Des hommes enfin sortis de l'oubli
"C'est un jour important", a déclaré Juliette, âgée de 88 ans, veuve de Tan Nguyen, né en 1920 et venu travailler en métropole. "Mon mari, décédé il y a trois ans, a longtemps milité pour que ces hommes soient sortis de l'oubli. Je suis ici pour eux et pour lui." Leurs corps ont été enterrés collectivement sous ce monument en 1947", a expliqué Pierre Daum, auteur d'un livre de référence sur le sujet ("Immigrés de force, les travailleurs indochinois en France 1939-52", Actes Sud, 2009).
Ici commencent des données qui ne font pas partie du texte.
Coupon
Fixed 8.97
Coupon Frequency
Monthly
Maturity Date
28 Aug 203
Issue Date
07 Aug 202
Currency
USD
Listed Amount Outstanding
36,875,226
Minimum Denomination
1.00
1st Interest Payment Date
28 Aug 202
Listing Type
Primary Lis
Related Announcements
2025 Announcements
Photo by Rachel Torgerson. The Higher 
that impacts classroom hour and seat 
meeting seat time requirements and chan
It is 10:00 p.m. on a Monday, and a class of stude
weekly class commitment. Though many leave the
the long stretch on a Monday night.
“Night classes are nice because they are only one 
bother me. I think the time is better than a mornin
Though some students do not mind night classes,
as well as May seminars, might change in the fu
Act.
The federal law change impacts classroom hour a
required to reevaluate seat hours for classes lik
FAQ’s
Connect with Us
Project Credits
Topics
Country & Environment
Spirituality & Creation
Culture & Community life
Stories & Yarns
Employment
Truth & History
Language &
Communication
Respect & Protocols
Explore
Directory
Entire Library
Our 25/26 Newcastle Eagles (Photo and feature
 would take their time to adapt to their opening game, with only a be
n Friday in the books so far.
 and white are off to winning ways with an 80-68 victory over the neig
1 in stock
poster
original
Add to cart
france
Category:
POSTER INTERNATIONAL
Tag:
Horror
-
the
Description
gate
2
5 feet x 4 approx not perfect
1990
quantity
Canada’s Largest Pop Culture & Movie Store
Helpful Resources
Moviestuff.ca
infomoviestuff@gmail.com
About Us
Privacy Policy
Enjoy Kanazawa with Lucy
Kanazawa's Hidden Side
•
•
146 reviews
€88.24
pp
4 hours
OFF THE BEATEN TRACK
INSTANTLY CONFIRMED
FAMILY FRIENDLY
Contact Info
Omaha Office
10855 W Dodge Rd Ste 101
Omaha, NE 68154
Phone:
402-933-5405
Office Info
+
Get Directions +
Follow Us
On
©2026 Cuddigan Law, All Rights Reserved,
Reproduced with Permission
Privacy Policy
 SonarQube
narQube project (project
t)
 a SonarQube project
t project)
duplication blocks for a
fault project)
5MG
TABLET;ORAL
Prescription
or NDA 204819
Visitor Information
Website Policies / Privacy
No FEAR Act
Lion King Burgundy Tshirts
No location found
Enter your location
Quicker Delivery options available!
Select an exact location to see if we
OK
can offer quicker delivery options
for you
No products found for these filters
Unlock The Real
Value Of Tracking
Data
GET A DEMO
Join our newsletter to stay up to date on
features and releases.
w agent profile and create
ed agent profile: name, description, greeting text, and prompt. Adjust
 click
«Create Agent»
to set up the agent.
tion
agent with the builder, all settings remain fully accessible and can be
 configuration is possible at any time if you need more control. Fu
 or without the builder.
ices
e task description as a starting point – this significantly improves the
Bloqués en France par le blocus maritime britannique
En septembre 1939, les autorités françaises avaient recruté, souvent de force, quelque 20.000 paysans d'Indochine (alors territoire colonisé par les Français) pour les faire travailler en métropole dans les usines d'armement. Si quelque 4.500 d'entre eux sont renvoyés en Indochine après la défaite de juin 1940, la plupart de ces travailleurs devront rester en métropole, coincés par le blocus maritime britannique qui interdit le passage des bateaux français vers l'Orient.
Une main d'oeuvre exploitée dans des camps de travail
Quelque 15.000 de ces Indochinois seront donc envoyés en zone sud et internés dans une dizaine de "camps de travailleurs indochinois", notamment à Marseille, Agde ou Toulouse. Ces camps étaient dirigés par des officiers français de l'armée coloniale. Les internés y subissaient brimades, coups et racisme. Ils dépendaient également du service de la Main d'oeuvre indigène du ministère du Travail qui, jusqu'en 1948, en pleine guerre d'Indochine (1946-1954) loue la force de travail de ces Indochinois à des sociétés publiques et privées, en touchant l'argent lié à ces transactions, tandis que ces ouvriers ne toucheront jamais un quelconque salaire.
En 1942, environ 500 d'entre eux furent notamment employés en Camargue pour y relancer, avec succès, la riziculture.